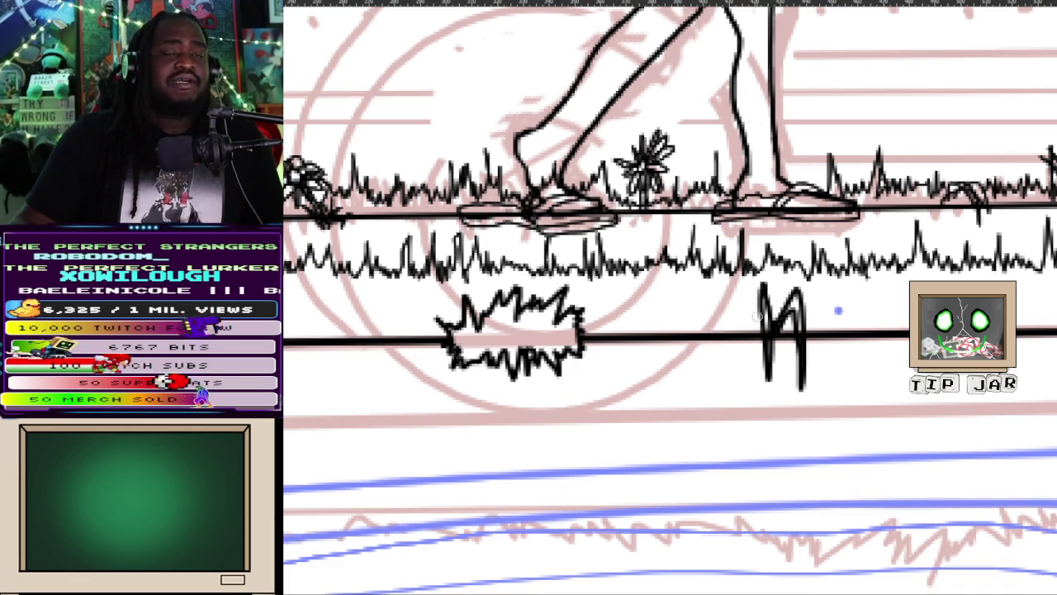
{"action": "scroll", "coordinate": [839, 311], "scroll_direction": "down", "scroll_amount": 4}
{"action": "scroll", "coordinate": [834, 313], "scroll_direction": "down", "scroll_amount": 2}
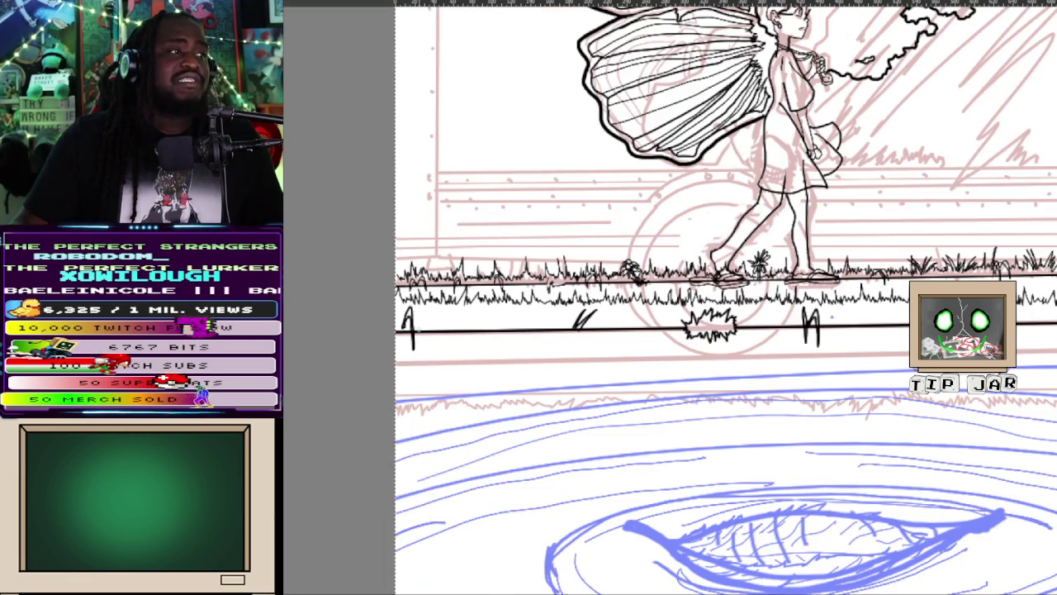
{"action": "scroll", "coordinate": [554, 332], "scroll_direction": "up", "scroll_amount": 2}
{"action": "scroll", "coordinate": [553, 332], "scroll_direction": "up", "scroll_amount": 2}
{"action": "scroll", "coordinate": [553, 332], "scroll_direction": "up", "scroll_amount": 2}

### About this exercise
Copy out all the data above exactly, minus the images.

### Result of this task
{"action": "scroll", "coordinate": [839, 311], "scroll_direction": "down", "scroll_amount": 4}
{"action": "scroll", "coordinate": [834, 313], "scroll_direction": "down", "scroll_amount": 2}
{"action": "scroll", "coordinate": [554, 332], "scroll_direction": "up", "scroll_amount": 2}
{"action": "scroll", "coordinate": [553, 332], "scroll_direction": "up", "scroll_amount": 2}
{"action": "scroll", "coordinate": [553, 332], "scroll_direction": "up", "scroll_amount": 2}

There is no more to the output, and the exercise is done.